I watched a video recently demonstrating how the algorithm on Tiktok can function as a pipeline to right-wing fundamentalist ideology. A guy created an account 'posing' (I say posing but he wasn't trying to dupe anyone. Just using the inputted data as an experiment) as a 13yo boy. He watched one video by Andrew Tate and his entire feed was pumped with content from the alt right within a matter of hours. It's scary.

Petmum · 11/03/2024 12:47

@Maatandosiris
I'm not sure how to copy to reply to your comment " Why don't women stand up to them"

I have talked to friends about this, women and I'm told its not happening in real life, just online. It doesn't apply to them. These are women between 24 and 50. Some work and have young children. Most have male partners who expect the little woman to earn and do the home stuff, even though they pay the same and don't have children.

My sons father, my ex of 12 years told me I was a bigot and a transphobe and to leave his house during a discussion of women's rights etc. My son talks like him and is quite misogynistic despite me.

Male friends say leave it alone and think its a joke.

I'm glad i don't have daughters and can self exclude more and leave if things get worse.

Maybe that's why women don't stand up.

GreekDogRescue · 11/03/2024 19:23

ArseInTheCoOpWindow · 01/03/2024 21:31

Is it?

I thought recent research showed that women are becoming more liberated and left wing, and as this happens men are simultaneously becoming more right wing.

Tell me some ‘woke left’ men who are more dangerous than Andrew Tate?

It’s the lefty woke bros who are behind the whole misogynistic trans agenda.

GreekDogRescue · 11/03/2024 19:29

But to be honest it is too simplistic to break down misogyny into left wing good right wing bad.
I know plenty of ‘progressive’ men who are extremely misogynistic.
As Germaine Greer said, “women have no idea how much men hate them”.
The Yorkshire Ripper was a working class labour voter for example.

Jaxhog · 20/05/2024 12:42

I hope you're wrong, as this is not my experience.
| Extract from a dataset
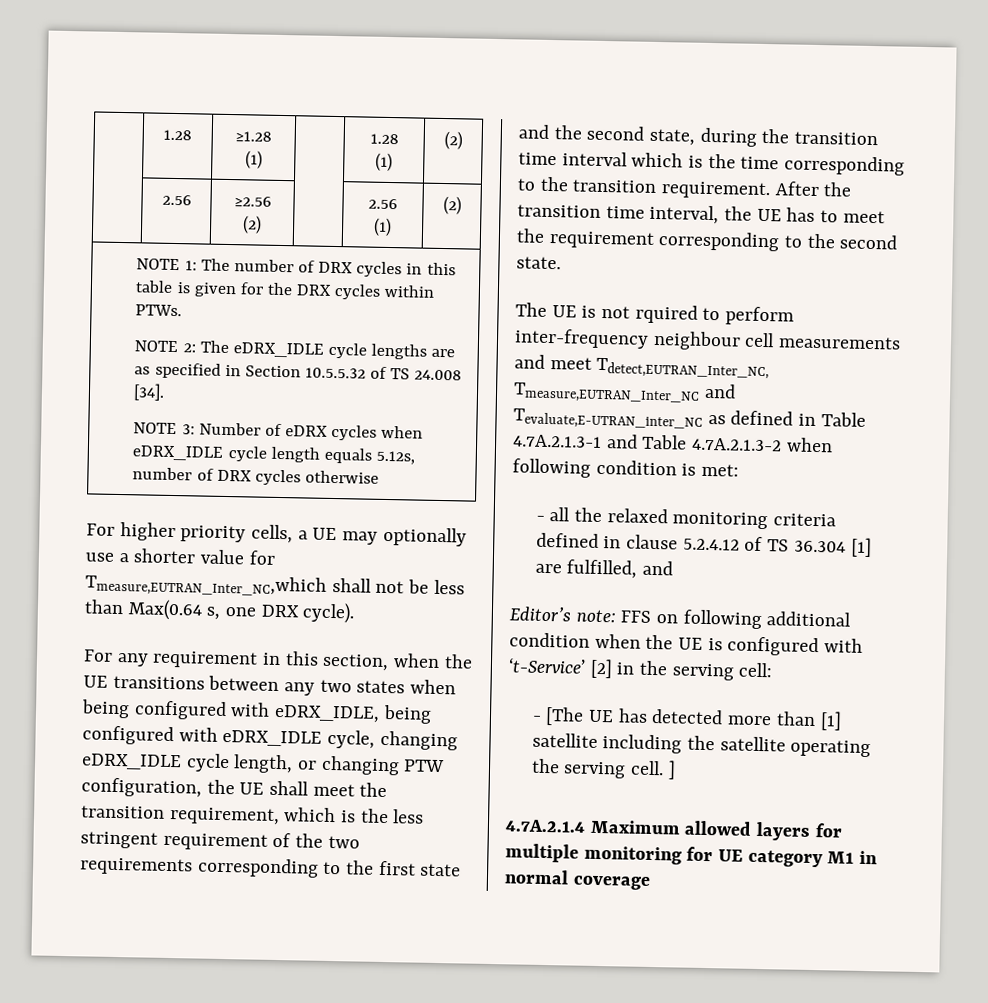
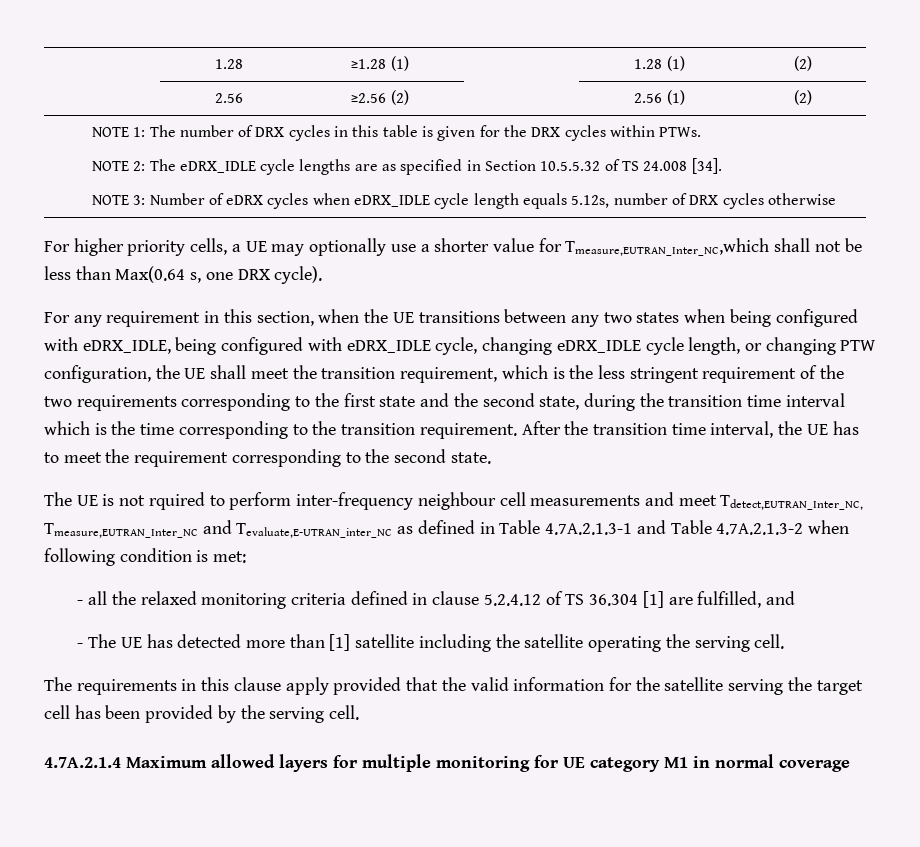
[509,606,852,630] [509,632,864,657] [508,657,774,681] [531,707,585,726] // Editor’s note: FFS on following additional condition when the UE is configured with ‘t-Service’ [2] in the serving cell: // - [The -> [77,634,117,648] // - The
[667,760,676,780] ] -> [44,677,863,695] [44,705,360,723] // The requirements in this clause apply provided that the valid information for the satellite serving the target cell has been provided by the serving cell.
Back in my younger days (70s), the misogyny was blatant - far worse than today. Social media tends to highlight the extreme and the crazy, but it could influence younger people's expectations. Let's hope not.

Reallyrathersinister · 20/05/2024 13:17

Tbh I have sometimes thought I’d be better off in the 70s. At least feminism existed back then.
Now all we have is PornHub 🫤

Some young men do tend to think to much of themselves IMAO but then so do some young women so it’s probably an age thing.